▶ [EXERCISE BRIEF]
Produce a copy of every line in the records that holds the string "give".

*** Opening INFORMATION PROVIDED ***

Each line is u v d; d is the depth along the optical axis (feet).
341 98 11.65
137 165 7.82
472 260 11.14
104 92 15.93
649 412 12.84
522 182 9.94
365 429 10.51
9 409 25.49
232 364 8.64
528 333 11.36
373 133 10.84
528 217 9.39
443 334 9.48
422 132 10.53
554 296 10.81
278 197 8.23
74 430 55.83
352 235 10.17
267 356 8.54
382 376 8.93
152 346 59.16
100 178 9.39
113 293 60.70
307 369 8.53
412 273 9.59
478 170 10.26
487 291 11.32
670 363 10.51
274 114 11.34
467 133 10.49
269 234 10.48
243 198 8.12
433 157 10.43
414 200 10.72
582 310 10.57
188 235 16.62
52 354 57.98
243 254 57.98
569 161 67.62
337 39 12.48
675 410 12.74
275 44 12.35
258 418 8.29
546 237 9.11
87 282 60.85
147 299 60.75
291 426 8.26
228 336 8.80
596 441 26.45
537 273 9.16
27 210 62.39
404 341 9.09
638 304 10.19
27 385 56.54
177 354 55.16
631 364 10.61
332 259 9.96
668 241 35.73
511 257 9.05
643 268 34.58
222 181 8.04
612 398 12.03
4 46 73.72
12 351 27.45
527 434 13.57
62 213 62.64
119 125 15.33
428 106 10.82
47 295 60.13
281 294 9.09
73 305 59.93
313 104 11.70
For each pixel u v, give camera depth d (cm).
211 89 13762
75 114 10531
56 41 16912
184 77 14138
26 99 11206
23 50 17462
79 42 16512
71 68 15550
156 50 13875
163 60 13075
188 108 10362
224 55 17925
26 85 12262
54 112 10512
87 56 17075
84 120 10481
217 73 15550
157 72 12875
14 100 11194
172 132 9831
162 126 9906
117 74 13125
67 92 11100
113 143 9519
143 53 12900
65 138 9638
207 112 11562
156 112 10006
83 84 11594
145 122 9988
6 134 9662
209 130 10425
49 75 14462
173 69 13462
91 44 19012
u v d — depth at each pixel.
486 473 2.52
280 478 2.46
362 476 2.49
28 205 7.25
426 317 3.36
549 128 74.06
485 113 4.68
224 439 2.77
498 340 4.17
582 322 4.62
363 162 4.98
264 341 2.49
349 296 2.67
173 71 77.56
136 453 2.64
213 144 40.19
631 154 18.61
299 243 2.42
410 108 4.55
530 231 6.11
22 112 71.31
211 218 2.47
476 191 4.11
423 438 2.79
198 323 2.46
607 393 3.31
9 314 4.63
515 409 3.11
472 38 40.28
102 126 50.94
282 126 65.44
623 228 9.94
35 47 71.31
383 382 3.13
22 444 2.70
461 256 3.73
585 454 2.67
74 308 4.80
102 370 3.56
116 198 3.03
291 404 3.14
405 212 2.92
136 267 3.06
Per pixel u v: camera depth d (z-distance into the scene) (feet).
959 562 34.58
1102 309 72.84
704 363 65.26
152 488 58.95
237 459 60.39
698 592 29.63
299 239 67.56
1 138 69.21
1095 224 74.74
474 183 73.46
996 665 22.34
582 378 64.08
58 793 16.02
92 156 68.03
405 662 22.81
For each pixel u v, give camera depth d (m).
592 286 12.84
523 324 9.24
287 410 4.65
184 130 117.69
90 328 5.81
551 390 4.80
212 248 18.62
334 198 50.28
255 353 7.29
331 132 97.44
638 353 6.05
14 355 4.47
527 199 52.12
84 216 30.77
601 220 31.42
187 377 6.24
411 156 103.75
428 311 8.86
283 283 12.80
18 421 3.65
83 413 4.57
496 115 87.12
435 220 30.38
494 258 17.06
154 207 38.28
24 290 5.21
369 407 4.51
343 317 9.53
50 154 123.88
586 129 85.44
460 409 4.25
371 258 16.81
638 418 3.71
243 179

*** Closing INFORMATION PROVIDED ***

▶ [ANSWER SECTION]
For each pixel u v, give camera depth d (cm).
For each pixel u v, give camera depth d (m).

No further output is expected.